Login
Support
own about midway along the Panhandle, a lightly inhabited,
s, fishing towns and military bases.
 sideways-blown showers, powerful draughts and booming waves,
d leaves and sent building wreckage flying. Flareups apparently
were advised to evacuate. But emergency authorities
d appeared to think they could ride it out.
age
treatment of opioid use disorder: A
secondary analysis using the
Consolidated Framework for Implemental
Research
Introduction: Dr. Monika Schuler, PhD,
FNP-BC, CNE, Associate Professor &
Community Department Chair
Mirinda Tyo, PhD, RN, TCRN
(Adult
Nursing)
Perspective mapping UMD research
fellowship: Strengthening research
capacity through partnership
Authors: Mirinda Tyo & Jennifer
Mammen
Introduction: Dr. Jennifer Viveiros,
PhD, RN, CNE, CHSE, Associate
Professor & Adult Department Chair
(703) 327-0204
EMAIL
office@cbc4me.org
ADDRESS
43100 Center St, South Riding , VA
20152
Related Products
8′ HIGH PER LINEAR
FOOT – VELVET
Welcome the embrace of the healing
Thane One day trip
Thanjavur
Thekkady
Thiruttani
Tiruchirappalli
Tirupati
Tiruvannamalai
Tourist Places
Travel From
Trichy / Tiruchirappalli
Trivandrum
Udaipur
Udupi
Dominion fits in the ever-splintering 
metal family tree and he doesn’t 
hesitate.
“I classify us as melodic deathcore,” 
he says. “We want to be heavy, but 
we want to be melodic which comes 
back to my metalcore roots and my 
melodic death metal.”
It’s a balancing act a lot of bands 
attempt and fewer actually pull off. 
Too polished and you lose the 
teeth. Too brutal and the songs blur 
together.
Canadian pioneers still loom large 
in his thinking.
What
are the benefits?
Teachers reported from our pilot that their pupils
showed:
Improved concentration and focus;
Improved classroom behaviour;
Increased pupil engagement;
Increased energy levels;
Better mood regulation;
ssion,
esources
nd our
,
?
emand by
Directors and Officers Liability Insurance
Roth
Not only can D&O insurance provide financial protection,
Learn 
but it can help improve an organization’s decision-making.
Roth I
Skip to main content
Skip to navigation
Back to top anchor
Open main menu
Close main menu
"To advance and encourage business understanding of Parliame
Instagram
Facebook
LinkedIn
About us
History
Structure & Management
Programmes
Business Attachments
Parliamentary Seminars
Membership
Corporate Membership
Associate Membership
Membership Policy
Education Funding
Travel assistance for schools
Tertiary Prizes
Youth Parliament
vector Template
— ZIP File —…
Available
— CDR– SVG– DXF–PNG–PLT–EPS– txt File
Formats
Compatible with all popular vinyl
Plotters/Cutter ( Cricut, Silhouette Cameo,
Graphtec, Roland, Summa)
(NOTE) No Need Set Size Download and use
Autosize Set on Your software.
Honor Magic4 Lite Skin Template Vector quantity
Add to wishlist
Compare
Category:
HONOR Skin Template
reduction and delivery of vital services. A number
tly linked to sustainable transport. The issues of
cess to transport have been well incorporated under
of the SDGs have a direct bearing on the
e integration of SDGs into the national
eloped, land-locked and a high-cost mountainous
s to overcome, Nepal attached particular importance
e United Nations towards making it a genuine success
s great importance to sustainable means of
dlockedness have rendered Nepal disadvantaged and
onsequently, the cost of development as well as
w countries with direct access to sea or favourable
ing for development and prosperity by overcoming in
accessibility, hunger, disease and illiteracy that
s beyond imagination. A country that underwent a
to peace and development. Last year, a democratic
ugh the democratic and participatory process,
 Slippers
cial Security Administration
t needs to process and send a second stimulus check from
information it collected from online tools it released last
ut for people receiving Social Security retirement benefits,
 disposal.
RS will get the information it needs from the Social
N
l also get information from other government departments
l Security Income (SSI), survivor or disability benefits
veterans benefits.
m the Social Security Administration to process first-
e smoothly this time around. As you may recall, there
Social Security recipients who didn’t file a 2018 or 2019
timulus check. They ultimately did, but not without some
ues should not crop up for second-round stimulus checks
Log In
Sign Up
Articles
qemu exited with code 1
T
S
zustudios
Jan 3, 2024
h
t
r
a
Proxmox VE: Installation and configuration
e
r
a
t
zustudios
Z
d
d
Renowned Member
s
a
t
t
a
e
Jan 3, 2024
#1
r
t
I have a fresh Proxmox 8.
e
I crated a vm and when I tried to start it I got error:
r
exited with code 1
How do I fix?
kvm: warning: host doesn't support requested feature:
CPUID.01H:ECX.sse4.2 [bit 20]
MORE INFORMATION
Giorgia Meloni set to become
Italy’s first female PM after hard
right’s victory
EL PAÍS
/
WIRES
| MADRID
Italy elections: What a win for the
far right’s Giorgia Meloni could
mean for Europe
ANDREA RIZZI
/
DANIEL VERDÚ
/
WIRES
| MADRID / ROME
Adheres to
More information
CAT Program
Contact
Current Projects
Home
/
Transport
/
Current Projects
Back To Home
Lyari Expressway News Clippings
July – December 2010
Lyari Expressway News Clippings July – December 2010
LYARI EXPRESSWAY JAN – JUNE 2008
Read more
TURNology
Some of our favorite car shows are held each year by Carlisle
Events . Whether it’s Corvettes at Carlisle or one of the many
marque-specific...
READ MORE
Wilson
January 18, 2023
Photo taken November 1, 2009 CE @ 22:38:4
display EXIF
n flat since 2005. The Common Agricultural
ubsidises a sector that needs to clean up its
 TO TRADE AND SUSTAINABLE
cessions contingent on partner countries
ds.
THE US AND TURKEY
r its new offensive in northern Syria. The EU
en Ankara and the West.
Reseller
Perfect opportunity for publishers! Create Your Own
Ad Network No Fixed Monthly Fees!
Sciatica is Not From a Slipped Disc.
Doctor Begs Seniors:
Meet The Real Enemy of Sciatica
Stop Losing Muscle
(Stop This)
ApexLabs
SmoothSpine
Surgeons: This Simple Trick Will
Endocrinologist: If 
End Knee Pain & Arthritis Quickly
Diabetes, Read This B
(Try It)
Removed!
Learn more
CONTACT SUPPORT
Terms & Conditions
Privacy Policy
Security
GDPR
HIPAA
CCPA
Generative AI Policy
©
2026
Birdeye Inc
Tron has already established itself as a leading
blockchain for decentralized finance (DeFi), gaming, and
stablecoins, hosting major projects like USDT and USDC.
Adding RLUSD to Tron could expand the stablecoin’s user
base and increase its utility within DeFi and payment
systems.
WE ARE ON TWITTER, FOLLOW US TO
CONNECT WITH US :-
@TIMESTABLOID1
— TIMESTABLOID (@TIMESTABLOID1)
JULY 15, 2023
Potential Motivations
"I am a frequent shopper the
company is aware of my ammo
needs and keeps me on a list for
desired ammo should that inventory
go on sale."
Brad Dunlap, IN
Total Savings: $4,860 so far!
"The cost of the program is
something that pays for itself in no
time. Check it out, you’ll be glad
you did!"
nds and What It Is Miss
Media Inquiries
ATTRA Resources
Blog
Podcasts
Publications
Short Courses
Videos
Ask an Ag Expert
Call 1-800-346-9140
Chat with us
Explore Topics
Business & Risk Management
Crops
★ ★ ★ ★
▶ [Exercise description] Transcribe the records above exactly, beginning at the line that contains "display EXIF" and ending with the line that contains "Perfect opportunity for", both included, and nothing else.

▶ [Written solution]
display EXIF
n flat since 2005. The Common Agricultural
ubsidises a sector that needs to clean up its
 TO TRADE AND SUSTAINABLE
cessions contingent on partner countries
ds.
THE US AND TURKEY
r its new offensive in northern Syria. The EU
en Ankara and the West.
Reseller
Perfect opportunity for publishers! Create Your Own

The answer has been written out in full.